Aide américaine pour les Belges

Aide américaine pour les Belges

Photo de profil de Redactie
Redactie 03 septembre 2015 78
À la veille de la guerre, la Belgique dépendait en grande partie de l’importation pour s’alimenter. Celle-ci fut paralysée par le blocus maritime britannique. L’approvisionnement alimentaire devint rapidement problématique, surtout dans les villes. Pour nourrir la population, un gigantesque programme d’aide fut mis sur pied et porté par deux organisations : le Comité national de secours et d’alimentation (CNSA) et la Commission for Relief in Belgium américaine.
 
L’histoire de cette aide à grande échelle commença à Bruxelles. Des personnalités du monde politique, industriel, financier et diplomatique fondèrent un comité d’aide pour soulager la détresse de la population bruxelloise. Trois ingénieurs américains faisaient également partie de ce comité : Dannie Heineman, William Hulse et Millard Shaler. 
 
Le comité se rendit à l’étranger en septembre 1914 en quête d’aide alimentaire.

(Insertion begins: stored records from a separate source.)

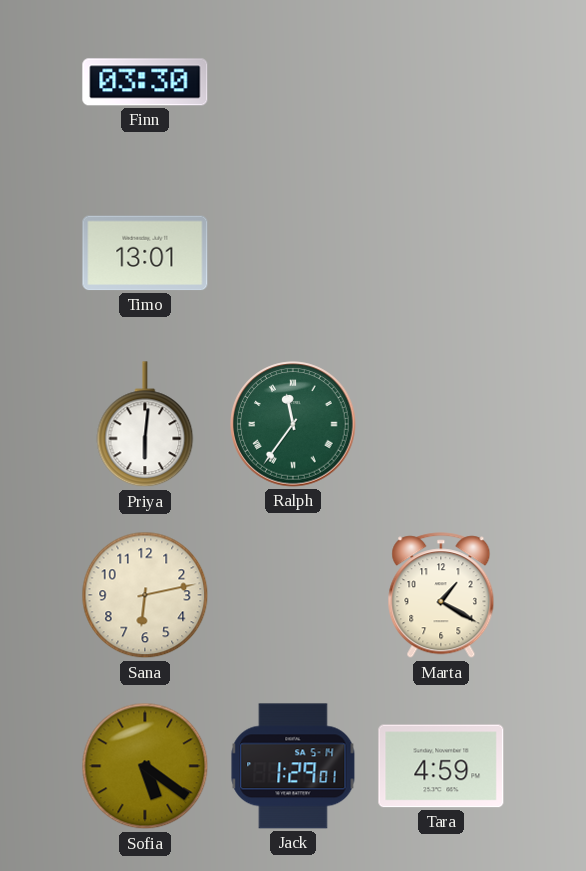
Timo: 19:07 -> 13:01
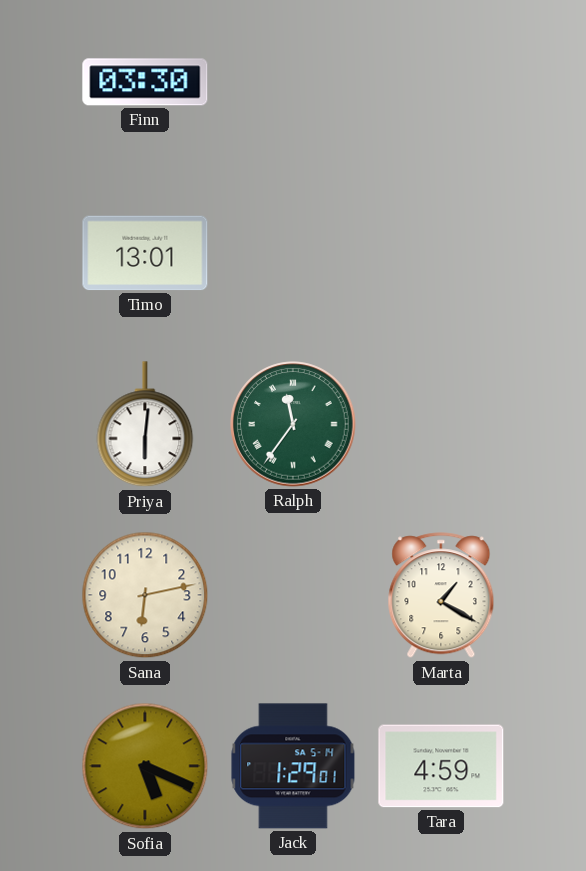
Sofia: 5:21 -> 5:19
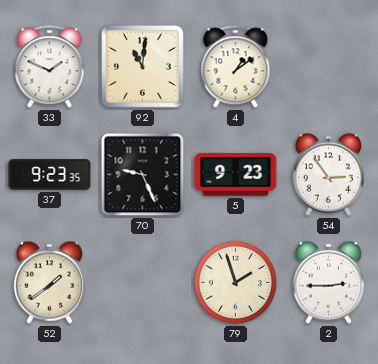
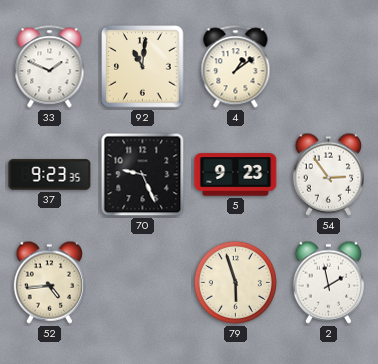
52: 1:39 -> 4:44
79: 1:57 -> 5:57
2: 2:45 -> 1:58
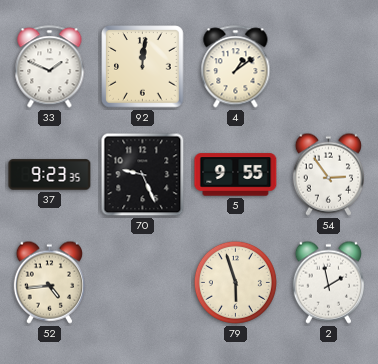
92: 11:01 -> 12:01
5: 9:23 -> 9:55
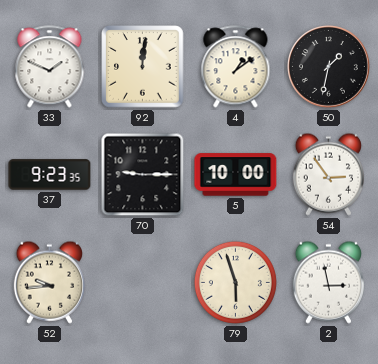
50: none -> 1:32
70: 9:26 -> 9:15
5: 9:55 -> 10:00
52: 4:44 -> 9:44
2: 1:58 -> 2:58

Shaler partit pour les Pays-Bas où il assura l’utilisation de Rotterdam comme port de transit neutre. À Londres, il sollicita l’aide de Herbert Hoover, un compatriote ingénieur des mines. Hoover avait mis le rapatriement de dizaines de milliers d’Américains sur les rails et semblait à la hauteur de la tâche monumentale que constituait l’approvisionnement de la Belgique. 
 
En octobre 1914 fut fondée la Commission for Relief. Celle-ci s’occupait des fonds, du transport et de la campagne mondiale de ravitaillement des Belges. En Belgique, le comité bruxellois devint le CNSA pour coordonner l’aide et la distribution alimentaire à l’échelle nationale.
 
Avant que l’aide ne pût être mise sur pied, les Britanniques durent consentir à lever partiellement le blocus. L’occupant allemand dut promettre de ne pas confisquer l’aide, qu’il s’agisse de nourriture ou de médicaments. Pour le garantir, les secours importés en Belgique furent transmis à Brand Whitlock, l’ambassadeur américain, qui les fournissait ensuite au CNSA. Ce dispositif rendit l’importation à nouveau possible. Entre 1914 et 1918, la Commission livra environ 320 000 tonnes de farine à la Belgique.